Convicted terrorists get lengthy prison sentences. If, say, we make a ten year sentence twenty (or five), how does that meaningfully change America's definition?
McCain has a right to define North Vietnam that way. Their brutality is consistent with what they perpetrated on all they subjugated, which does best define them. In that case it's true.
... and ask why Christians would even be quibbling about the definition of torture.
Because it could save lives.
We Christians are commanded to love our enemies. We must take that seriously. But many of us think allowing them to murder our neighbors is unloving to those neighbors, who we're also commanded to love. (I can't speak for all Christians.)
We Christians also consider what we believe as important. Hence thinking clearly about right and wrong; legitimate and not; rejecting falsehoods, distortions, hyperbole, and muddled thinking.
Keep in mind, too, that not everyone at the table considers themselves Christians.
... which has to do with how people in power can justify the betrayal of their principles.
Which makes thinking through my principles, publicly for comment (as I do here), all the more valuable. Perahps yours need a little more sunlight.
If cognitive dissonance "can be associated with the tendency for people to resist information that they don't want to think about," might that apply to you in this very discussion?

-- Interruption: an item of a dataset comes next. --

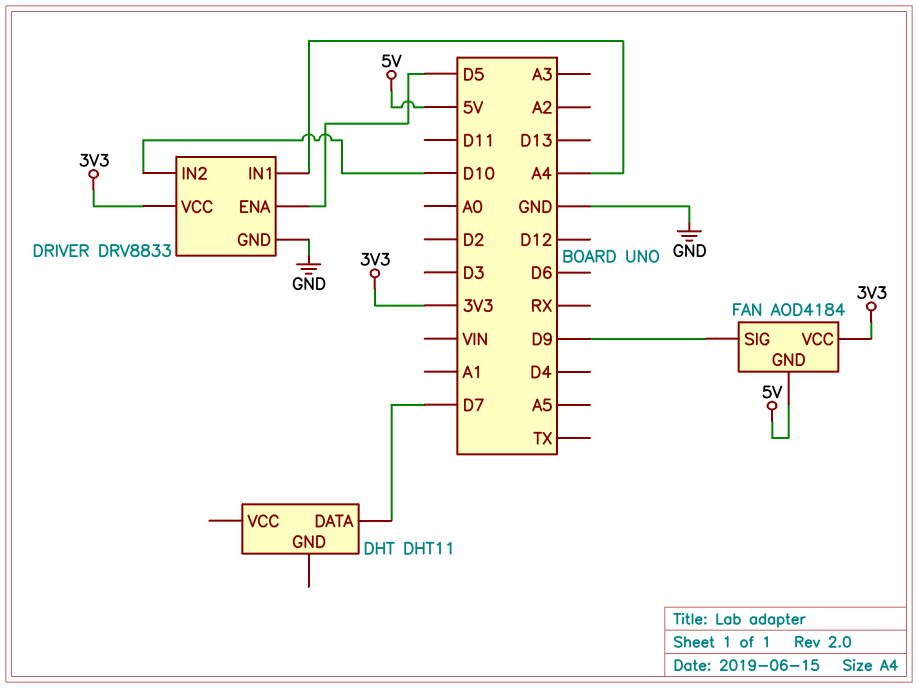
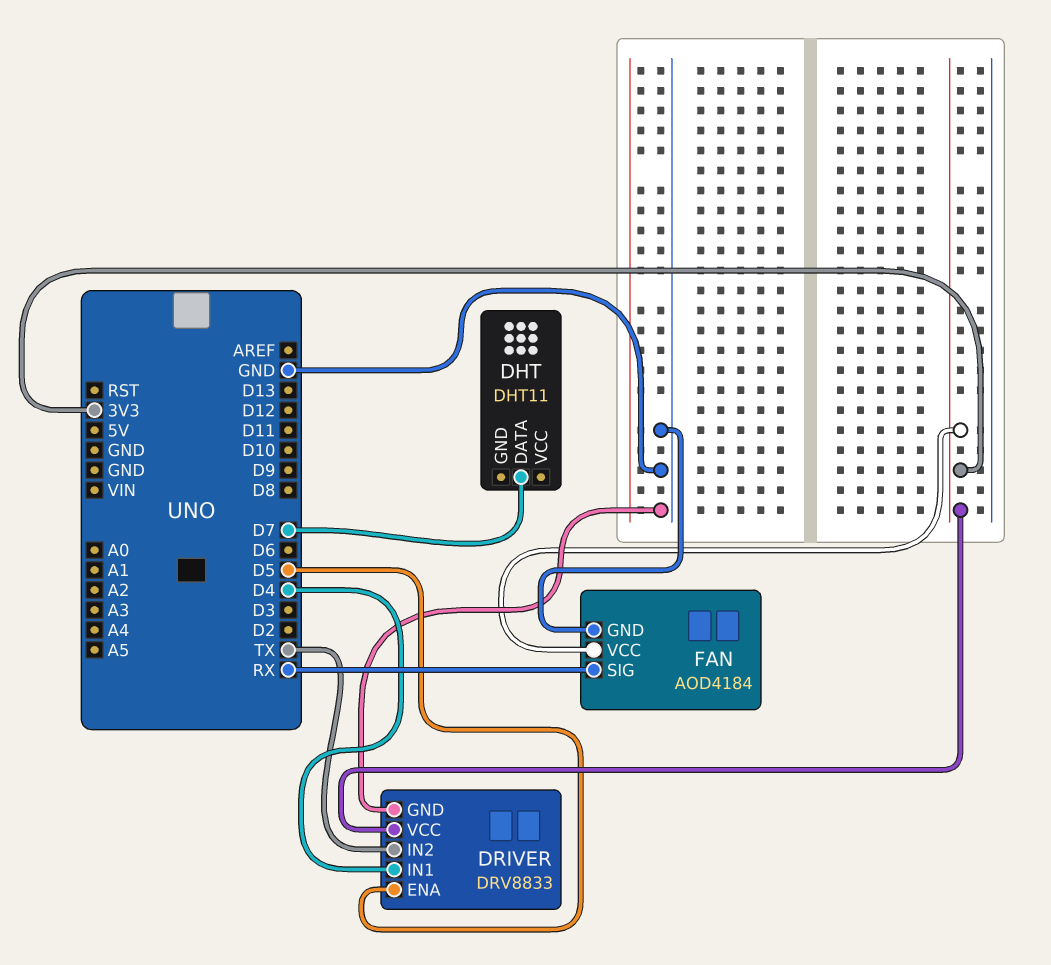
DRIVER pin IN1: A4 -> D4
DRIVER pin IN2: D10 -> TX
FAN pin GND: 5V -> GND
FAN pin SIG: D9 -> RX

You are right that those who oppose our current fight against Islamism and the terrorism it breeds need to think through their principals. Carried to their logical conclusion, we would have no way to fight Islamic Terrorism and it would simply grow. At the heart of it, I would guess they don't see it as a threat to begin with. As for me, I say we need to win this fight, then as we have always done, build a better future for ourselves as well as those we have liberated from tyranny.
(Hi by the way :-))
Dave Bones -- good to hear from you!
Yes: rendering someone to another country would have its own set of agonizing decisions (especially to places like Pakistan or Saudi Arabia). Should we work with their secret police? What if it would save civilian lives? It's a redux of all the Cold War's agonizing decisions: should we befriend thugs to hold mass-murdering butchers at bay? Funny how those questions don't go away.